I want to do a full Scan on hbase from Spark 2 using Scala.

I don't have a fixed catalog definition so libraries as SHC are not an option.

My logical choice was to use hbase-spark, that is working fine in Spark 1.6

In addition to the poor documentation about this library in previous versions, my surprise has been when checking the last HBase releasees, for example tag 2.0, hbase-spark is gone! but still in the master.

So my questions are:

  • Where is the hbase-spark module for the last releases?
  • Where can I find a hbase-spark version compatible with Spark 2?

thx!

2

2 Answers

1
votes

Seems hbase-spark module was removed from the hbase project for v2.0 release

https://issues.apache.org/jira/browse/HBASE-18817

0
votes

@bp2010 already answered part of the question.
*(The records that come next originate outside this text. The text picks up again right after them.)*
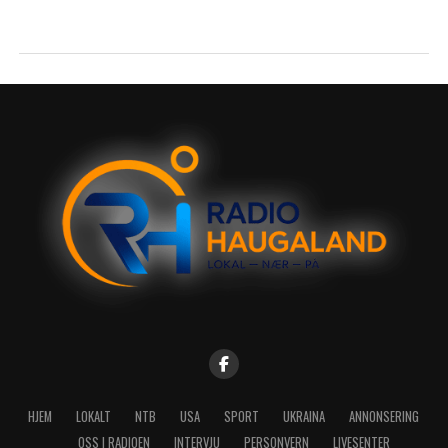
HJEM
LOKALT
NTB
USA
SPORT
UKRAINA
ANNONSERING
OSS I RADIOEN
INTERVJU
PERSONVERN
LIVESENTER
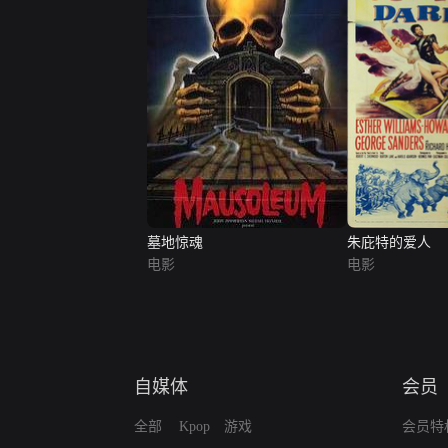
墓地惊魂
朱庇特的爱人
电影
电影
自媒体
会员
全部
Kpop
游戏
会员特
Regarding the HBase Spark see below. It works with spark 2.

There are some options that don't demand a fixed catalog from client code:

  1. HBase Spark Source code with examples are here: https://github.com/apache/hbase-connectors/tree/master/spark/hbase-spark Here you can see explanations about the repositories: https://github.com/apache/hbase-connectors/tree/master/spark/hbase-spark

  2. Apache Phoenix Spark connector https://phoenix.apache.org/phoenix_spark.html

I'm not sure if it helps you, since the table must be mapped to a Phoenix table. If you have Phoenix, and you problem is writing the catalog from code, but you can standardize types in HBase Table, for a full scan this can be the way to go. Otherwise, go with option 1.